• WHAT THE TASK REQUIRES:
Show all lines containing "output" from the data below.

• Electronic design automation data:
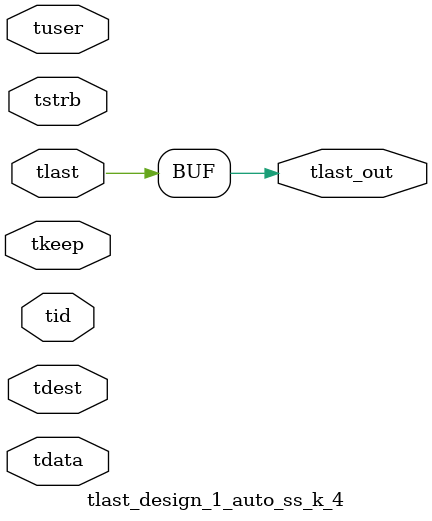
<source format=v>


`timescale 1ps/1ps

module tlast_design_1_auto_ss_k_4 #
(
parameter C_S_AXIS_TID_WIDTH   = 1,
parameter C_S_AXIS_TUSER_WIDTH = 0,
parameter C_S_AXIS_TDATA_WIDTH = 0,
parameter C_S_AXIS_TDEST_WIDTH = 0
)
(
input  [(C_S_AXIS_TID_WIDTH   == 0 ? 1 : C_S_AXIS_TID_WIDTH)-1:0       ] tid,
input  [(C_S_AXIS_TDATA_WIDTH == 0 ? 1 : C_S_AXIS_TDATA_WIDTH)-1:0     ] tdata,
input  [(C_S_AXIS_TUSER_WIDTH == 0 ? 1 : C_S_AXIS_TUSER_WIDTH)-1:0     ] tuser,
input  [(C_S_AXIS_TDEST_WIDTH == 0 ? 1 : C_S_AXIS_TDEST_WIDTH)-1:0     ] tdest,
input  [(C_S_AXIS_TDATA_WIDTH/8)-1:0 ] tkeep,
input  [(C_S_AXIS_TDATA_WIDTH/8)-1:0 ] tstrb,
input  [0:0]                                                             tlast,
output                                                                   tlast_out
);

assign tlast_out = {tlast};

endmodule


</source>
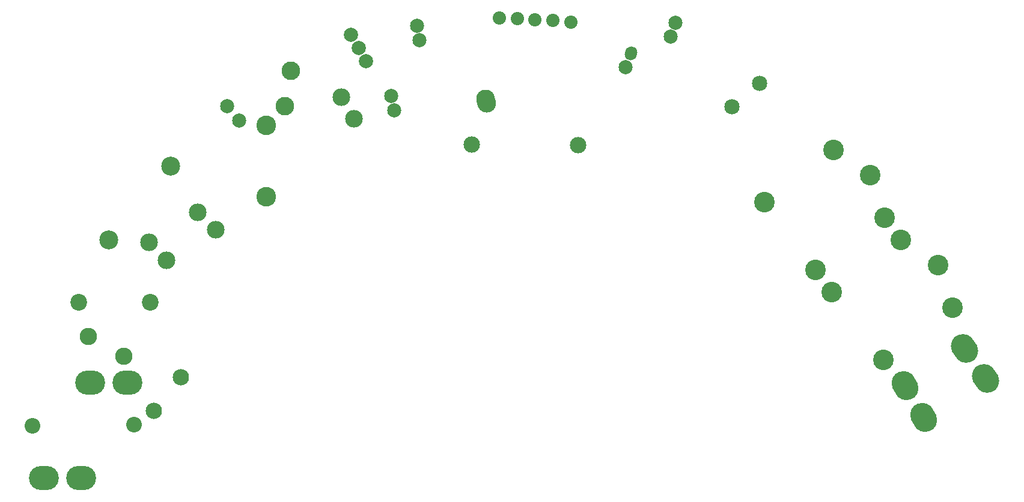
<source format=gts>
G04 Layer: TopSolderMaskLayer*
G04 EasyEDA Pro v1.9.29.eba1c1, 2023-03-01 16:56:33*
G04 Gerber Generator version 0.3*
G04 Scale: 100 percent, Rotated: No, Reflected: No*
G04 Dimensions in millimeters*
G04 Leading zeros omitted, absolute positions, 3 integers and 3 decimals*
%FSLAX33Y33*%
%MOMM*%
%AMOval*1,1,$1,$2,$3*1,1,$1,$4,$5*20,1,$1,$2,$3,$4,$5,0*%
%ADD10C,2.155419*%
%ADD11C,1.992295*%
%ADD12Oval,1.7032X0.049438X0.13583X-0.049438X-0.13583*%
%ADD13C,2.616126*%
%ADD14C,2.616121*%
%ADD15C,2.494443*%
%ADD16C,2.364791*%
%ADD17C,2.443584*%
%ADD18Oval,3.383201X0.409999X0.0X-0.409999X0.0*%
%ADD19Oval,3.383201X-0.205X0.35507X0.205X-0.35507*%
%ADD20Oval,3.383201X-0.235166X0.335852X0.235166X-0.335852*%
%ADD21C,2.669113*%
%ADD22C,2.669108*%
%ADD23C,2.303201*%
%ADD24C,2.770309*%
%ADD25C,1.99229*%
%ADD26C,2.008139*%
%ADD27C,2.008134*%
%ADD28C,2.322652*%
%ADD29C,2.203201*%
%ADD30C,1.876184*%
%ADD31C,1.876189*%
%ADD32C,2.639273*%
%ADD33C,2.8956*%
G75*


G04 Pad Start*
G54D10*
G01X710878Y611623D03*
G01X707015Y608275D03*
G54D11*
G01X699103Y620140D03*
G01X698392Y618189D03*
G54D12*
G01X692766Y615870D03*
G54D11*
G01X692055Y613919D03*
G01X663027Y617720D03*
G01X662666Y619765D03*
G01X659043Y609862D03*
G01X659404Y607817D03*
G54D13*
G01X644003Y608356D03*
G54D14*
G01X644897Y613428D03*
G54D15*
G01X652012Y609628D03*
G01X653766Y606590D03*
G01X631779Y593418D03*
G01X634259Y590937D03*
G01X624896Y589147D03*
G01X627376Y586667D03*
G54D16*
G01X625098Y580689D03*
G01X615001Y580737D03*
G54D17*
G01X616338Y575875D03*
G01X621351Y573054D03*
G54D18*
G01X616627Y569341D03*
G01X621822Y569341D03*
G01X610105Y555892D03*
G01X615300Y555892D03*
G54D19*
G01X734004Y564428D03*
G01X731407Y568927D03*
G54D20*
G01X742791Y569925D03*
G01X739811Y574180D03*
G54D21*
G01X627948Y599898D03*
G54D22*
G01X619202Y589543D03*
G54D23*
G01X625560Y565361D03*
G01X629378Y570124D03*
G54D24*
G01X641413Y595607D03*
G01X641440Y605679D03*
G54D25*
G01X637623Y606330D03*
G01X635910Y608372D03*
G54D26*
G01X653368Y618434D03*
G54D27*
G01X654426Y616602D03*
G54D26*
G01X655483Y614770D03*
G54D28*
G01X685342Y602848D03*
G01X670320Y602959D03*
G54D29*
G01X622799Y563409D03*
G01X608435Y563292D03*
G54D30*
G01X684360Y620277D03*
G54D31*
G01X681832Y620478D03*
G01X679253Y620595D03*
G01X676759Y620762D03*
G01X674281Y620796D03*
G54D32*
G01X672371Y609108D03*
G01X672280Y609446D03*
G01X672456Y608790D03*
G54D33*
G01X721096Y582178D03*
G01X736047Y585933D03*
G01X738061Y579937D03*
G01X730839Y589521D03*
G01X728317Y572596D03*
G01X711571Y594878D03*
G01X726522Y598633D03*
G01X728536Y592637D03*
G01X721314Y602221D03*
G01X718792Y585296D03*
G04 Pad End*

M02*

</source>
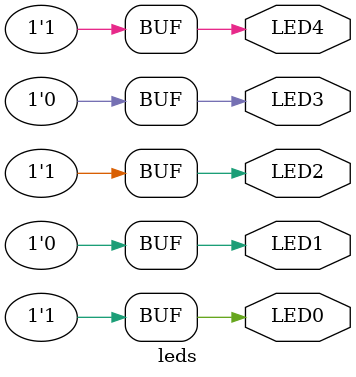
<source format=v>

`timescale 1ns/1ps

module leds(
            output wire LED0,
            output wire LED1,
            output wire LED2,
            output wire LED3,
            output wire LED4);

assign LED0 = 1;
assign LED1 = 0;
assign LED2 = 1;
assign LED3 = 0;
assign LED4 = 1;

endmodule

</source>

• ANSWER SECTION:
output                                                                   tlast_out
            output wire LED0,
            output wire LED1,
            output wire LED2,
            output wire LED3,
            output wire LED4);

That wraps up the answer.